| Texto em estudo |
*-*-*

Nas últimas semanas, o reaparecimento da doença em alguns países, provocando novos recordes diários, como Hong Kong (que atingiu o pico de 145 novos casos no último dia 27 de julho, após o mês de junho praticamente inteiro abaixo de 30 casos diários), e Japão (que registrou 927 novos casos no dia 24 de julho, com crescimento da curva a partir do dia 22 de junho), podem indicar que a epidemia nunca se erradicou, apenas regrediu.
Outros países também apresentaram uma curva ascendente após semanas de estagnação. O caso mais chamativo é o da Espanha, que registrou 6.361 novos casos no último dia 27.
A alta fez com que o governo voltasse às medidas de restrição nos bares e restaurantes, limitasse o acesso a praias no litoral de Barcelona e decretasse obrigatório o uso de máscaras. No dia anterior, o Reino Unido decretou a quarentena forçada para qualquer viajante vindo do país ibérico.
Na França, a média móvel de casos diários cresceu 200% nas últimas semanas, e o país deixou para trás os dias em que nenhum novo caso do novo coronavírus era reportado. O governo também passou a exigir obrigatoriedade de exames de cidadãos de dezesseis países, incluindo os Estados Unidos e o Brasil, em uma tentativa de impedir a entrada de novos portadores do vírus.
Paulo Lotufo, epidemiologista e professor titular de clínica médica da Faculdade de Medicina da USP, explica a diferença entre ondas e surtos.
“Surto é surgimento de uma enfermidade localizada que não atinge todo mundo, como por exemplo piolhos em uma escola. A epidemia é quando passa do número normal daquela época do ano para uma determinada doença ou quando ela é muito nova [como é o caso da Covid-19]”, afirma o epidemiologista.
Para ele, a impressão no caso da Covid-19 é de uma única grande onda mesmo. Lotufo afirma que a pandemia pode vir em ondas distintas, mas é preciso ter certeza que o país zerou o contágio para ter essa confirmação.

*-*-*

| A fazer |
a. Reproduza o trecho do texto sobre a pandemia que começa nas palavras "Paulo Lotufo, epidemiologista" e vai até "afirma o epidemiologista.", inclusive.
b. Conforme o texto sobre a pandemia, com que objetivo o governo da França passou a exigir exames de cidadãos de dezesseis países?

Descrições em texto dos pontos-chave:

*-*-*

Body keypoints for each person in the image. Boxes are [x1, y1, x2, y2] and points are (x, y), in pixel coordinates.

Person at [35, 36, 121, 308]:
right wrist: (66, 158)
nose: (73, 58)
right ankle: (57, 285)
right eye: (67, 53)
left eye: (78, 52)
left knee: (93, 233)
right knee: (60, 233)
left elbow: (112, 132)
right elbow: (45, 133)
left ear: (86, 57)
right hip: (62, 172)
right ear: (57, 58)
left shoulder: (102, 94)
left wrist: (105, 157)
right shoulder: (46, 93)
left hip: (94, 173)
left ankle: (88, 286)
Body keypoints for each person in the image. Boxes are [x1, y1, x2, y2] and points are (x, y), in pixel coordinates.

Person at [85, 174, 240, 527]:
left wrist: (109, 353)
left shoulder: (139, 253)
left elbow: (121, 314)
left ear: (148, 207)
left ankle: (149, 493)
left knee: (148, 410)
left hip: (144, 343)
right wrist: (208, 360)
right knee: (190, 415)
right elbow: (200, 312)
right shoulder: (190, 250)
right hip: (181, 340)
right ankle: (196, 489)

*-*-*

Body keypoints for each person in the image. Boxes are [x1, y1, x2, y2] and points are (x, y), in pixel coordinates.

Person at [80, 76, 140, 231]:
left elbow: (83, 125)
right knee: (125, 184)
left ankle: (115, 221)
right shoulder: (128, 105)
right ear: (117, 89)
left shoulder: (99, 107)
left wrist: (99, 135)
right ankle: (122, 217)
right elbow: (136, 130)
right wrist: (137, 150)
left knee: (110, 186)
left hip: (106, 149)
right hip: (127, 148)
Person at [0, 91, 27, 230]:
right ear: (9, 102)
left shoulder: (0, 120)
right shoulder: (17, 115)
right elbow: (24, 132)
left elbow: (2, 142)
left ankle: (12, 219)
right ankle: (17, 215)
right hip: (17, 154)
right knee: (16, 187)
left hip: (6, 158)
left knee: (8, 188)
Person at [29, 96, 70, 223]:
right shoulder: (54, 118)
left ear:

*-*-*

| Tarefas resolvidas |
a.
Paulo Lotufo, epidemiologista e professor titular de clínica médica da Faculdade de Medicina da USP, explica a diferença entre ondas e surtos.
“Surto é surgimento de uma enfermidade localizada que não atinge todo mundo, como por exemplo piolhos em uma escola. A epidemia é quando passa do número normal daquela época do ano para uma determinada doença ou quando ela é muito nova [como é o caso da Covid-19]”, afirma o epidemiologista.

b. O governo francês passou a exigir esses exames numa tentativa de impedir a entrada de novos portadores do vírus no país.